• WHAT THE TASK ASKS:
Work out how many lines of the records contain "wash". Answer with the number and nothing else.

[EXERCISE DATA Boundary: Start]

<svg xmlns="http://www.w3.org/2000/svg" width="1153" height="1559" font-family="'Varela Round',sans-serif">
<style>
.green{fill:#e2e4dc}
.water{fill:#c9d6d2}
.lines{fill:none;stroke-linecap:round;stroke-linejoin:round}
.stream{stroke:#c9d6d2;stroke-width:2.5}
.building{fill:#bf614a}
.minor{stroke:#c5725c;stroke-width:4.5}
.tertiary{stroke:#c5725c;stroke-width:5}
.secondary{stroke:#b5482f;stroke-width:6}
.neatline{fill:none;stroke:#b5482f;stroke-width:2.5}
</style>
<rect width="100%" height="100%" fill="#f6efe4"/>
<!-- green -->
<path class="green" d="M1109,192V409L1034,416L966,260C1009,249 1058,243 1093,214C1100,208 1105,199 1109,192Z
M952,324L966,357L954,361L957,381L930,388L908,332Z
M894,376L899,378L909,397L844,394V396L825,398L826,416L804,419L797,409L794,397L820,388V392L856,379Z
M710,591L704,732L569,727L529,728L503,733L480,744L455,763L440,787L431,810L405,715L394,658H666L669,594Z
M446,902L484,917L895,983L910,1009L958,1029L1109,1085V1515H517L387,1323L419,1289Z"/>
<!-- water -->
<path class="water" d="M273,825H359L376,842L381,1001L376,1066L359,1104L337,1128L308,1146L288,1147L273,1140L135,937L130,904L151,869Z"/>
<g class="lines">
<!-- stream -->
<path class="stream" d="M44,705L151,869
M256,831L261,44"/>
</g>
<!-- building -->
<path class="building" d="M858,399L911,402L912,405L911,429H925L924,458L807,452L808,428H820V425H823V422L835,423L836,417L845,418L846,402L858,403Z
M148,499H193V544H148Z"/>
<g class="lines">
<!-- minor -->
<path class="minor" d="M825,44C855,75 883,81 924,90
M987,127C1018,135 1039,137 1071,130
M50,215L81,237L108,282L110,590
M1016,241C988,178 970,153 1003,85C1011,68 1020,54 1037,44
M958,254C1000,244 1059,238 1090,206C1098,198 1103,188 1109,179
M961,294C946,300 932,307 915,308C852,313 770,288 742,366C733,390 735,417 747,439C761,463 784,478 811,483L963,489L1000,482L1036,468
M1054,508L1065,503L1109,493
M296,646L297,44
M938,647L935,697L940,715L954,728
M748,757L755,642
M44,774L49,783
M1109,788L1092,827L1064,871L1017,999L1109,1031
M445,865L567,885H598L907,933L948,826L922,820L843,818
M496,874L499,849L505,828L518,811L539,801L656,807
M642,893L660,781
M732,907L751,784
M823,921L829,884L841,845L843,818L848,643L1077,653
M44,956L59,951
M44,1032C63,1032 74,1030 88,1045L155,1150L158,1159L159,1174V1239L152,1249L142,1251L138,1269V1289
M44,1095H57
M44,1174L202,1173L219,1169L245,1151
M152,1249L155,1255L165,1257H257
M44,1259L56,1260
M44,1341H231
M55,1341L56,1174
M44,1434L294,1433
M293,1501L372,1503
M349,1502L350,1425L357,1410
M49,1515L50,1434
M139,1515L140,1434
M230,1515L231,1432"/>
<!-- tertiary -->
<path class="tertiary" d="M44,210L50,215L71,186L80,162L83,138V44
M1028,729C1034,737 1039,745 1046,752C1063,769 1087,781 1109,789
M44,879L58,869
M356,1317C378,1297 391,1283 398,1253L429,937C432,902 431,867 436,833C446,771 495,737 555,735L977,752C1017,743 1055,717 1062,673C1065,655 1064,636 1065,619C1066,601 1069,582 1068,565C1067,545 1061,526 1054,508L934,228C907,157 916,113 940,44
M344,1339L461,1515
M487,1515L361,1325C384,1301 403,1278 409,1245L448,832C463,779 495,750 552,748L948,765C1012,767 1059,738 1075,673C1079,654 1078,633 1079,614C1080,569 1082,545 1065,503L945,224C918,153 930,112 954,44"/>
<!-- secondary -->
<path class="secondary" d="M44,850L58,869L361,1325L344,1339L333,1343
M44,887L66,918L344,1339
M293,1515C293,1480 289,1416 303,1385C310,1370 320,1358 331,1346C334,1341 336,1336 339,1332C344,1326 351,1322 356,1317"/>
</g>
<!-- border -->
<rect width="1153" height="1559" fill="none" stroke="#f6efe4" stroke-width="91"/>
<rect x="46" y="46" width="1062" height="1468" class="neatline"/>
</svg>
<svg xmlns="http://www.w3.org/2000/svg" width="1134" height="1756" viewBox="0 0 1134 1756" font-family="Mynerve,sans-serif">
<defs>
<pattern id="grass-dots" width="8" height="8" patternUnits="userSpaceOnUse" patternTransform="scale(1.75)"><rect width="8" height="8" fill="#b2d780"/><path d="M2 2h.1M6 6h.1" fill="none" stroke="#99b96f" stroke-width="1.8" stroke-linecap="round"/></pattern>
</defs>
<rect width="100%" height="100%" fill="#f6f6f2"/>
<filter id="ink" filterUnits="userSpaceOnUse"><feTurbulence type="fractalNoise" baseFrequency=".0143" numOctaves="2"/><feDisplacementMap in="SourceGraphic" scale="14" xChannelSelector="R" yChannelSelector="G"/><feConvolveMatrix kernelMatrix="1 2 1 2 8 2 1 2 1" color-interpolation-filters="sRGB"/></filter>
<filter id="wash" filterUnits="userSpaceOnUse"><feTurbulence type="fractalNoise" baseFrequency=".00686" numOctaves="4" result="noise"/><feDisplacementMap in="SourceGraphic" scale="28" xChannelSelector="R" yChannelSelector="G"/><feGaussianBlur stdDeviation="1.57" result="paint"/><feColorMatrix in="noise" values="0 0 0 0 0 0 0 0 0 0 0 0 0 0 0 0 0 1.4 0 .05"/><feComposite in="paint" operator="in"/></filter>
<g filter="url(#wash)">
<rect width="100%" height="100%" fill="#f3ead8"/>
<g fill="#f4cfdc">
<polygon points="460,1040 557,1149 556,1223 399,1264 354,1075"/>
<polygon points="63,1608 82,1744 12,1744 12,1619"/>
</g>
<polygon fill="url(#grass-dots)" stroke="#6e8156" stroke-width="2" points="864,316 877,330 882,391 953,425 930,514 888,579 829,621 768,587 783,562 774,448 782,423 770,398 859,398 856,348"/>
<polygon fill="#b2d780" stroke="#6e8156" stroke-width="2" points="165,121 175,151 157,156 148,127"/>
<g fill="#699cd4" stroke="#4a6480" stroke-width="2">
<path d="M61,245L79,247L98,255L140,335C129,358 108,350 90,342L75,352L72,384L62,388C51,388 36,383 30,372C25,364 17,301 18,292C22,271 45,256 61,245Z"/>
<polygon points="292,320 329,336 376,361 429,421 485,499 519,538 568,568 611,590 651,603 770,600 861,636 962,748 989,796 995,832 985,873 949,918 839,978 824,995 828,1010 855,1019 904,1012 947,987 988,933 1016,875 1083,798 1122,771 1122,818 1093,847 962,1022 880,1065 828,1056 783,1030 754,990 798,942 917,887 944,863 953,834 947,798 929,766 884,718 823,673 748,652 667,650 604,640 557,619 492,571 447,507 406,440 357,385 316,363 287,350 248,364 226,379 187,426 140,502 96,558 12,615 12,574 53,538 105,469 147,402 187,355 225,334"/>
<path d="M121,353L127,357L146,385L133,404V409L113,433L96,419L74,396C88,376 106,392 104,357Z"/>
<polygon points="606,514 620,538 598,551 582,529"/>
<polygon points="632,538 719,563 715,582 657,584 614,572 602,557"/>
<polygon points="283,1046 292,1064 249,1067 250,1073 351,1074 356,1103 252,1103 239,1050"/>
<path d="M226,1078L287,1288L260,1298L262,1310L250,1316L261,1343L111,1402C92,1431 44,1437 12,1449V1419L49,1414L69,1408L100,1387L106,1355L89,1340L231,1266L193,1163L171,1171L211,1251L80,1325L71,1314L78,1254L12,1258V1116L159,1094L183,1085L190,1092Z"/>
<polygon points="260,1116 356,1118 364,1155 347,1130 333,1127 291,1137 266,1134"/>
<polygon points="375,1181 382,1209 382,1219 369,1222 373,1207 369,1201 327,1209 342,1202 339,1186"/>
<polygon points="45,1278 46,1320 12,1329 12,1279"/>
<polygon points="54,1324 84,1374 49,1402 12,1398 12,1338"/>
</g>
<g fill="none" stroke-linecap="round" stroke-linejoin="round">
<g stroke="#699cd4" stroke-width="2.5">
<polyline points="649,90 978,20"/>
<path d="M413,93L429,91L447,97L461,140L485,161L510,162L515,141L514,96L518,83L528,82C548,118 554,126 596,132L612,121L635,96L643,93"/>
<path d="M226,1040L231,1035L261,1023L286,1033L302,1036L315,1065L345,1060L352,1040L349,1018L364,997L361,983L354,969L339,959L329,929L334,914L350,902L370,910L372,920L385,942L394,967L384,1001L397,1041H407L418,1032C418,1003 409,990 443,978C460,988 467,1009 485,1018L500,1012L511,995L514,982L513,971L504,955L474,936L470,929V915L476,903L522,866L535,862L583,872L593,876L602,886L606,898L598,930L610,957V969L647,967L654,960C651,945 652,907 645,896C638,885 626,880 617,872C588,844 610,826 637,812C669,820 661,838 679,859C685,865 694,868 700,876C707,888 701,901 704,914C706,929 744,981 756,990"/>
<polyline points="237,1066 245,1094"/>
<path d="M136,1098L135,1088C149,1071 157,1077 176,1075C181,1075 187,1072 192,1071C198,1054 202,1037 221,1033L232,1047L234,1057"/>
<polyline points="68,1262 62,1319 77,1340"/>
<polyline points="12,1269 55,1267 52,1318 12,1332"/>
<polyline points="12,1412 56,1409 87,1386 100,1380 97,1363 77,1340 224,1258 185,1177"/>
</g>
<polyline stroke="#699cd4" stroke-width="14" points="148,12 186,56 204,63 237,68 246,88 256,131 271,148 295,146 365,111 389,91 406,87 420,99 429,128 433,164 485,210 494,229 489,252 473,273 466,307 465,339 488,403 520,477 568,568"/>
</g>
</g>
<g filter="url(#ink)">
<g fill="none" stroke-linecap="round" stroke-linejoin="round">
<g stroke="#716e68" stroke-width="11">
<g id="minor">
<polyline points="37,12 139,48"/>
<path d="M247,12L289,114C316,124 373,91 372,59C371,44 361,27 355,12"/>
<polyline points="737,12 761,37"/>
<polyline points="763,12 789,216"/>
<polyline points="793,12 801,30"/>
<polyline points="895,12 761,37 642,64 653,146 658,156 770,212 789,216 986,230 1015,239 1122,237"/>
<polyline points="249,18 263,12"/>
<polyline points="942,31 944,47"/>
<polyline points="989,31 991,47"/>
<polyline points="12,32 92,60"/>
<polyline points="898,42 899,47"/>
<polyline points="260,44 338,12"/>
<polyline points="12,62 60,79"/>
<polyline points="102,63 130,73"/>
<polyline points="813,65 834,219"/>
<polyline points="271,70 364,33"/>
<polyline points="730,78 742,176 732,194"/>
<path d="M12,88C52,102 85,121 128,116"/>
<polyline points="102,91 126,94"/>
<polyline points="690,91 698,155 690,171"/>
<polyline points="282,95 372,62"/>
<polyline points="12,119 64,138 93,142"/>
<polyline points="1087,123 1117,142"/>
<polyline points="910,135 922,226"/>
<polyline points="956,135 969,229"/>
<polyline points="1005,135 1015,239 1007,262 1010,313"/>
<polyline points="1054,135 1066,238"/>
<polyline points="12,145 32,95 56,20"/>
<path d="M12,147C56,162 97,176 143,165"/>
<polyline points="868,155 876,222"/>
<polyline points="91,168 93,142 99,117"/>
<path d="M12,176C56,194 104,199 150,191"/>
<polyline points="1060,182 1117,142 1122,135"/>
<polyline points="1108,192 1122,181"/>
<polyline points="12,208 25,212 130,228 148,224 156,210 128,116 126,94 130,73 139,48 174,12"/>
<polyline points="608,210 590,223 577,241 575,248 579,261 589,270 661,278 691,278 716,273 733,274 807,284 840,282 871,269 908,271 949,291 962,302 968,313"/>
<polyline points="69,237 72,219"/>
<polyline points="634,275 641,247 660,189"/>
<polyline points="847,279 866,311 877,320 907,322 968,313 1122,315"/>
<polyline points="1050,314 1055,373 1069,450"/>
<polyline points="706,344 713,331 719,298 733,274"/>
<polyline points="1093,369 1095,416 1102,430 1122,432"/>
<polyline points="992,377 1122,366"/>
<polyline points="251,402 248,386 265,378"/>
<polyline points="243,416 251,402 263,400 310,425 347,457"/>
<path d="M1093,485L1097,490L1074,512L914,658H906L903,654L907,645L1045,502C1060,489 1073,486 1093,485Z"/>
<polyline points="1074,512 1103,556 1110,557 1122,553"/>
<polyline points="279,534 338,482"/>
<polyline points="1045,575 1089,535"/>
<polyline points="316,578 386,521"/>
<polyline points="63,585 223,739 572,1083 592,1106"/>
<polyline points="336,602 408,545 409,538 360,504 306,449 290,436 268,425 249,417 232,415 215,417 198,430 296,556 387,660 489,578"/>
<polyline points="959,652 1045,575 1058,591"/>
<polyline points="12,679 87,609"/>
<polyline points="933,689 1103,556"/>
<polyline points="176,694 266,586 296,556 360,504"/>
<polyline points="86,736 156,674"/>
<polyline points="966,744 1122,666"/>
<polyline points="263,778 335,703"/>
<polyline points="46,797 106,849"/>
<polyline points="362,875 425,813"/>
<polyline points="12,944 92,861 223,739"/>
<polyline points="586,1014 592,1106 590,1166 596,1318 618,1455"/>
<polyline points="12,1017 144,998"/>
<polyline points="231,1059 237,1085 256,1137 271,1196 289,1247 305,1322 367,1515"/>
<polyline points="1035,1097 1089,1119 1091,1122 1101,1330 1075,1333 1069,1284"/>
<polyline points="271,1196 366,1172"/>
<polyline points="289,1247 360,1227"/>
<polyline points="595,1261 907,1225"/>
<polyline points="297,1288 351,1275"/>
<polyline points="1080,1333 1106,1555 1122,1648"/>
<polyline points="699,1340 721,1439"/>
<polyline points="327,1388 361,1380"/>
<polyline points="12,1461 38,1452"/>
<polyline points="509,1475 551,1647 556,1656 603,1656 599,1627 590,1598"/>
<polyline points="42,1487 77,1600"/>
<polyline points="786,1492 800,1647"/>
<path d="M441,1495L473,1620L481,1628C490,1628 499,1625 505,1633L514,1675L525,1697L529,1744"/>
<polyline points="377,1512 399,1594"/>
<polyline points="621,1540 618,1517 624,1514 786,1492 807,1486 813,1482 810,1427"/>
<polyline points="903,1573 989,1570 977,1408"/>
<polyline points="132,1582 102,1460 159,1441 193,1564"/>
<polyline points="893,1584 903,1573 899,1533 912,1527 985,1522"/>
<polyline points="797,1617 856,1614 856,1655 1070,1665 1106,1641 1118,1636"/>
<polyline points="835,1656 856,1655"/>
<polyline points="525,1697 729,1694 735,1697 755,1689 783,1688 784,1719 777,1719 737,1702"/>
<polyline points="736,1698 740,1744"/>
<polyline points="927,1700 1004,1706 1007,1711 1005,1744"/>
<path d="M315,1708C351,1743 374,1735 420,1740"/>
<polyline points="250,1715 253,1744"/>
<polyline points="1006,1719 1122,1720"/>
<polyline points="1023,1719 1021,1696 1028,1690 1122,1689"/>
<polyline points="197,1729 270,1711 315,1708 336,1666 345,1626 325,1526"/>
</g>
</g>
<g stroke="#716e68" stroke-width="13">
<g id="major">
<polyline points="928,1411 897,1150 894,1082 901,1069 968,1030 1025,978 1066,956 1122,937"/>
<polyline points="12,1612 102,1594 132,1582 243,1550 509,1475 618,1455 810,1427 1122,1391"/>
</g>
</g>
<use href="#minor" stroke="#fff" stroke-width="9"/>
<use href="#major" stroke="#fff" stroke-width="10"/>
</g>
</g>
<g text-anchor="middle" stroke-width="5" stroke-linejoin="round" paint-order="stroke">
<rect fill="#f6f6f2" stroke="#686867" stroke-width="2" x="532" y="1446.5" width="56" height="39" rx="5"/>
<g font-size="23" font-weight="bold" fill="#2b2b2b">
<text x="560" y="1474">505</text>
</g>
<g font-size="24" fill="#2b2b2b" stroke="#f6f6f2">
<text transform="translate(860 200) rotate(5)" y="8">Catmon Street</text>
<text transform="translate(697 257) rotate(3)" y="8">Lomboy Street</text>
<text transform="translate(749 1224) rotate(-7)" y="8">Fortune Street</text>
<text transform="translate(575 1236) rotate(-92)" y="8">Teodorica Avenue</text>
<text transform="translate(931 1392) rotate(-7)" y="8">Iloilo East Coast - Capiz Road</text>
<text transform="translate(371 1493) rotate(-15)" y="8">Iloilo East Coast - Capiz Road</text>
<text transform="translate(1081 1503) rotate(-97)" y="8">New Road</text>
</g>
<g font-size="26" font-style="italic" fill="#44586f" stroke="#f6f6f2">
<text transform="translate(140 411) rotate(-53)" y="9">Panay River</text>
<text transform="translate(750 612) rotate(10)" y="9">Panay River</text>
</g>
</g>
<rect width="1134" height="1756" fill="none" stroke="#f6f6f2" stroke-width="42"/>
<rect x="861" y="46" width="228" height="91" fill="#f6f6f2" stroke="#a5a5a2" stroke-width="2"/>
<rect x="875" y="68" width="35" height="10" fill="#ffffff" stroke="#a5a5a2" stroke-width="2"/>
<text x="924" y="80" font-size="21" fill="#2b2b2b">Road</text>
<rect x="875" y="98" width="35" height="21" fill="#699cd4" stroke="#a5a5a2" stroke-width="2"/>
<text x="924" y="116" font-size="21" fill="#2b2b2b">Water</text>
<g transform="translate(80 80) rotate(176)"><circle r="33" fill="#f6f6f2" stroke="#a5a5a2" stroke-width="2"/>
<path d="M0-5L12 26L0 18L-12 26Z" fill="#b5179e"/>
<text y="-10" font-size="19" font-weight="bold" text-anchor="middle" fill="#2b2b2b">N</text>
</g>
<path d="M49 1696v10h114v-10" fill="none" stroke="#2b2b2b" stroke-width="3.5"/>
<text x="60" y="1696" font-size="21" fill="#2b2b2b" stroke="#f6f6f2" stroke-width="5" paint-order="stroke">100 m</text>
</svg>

[EXERCISE DATA Boundary: End]

• FINISHED TASK:
2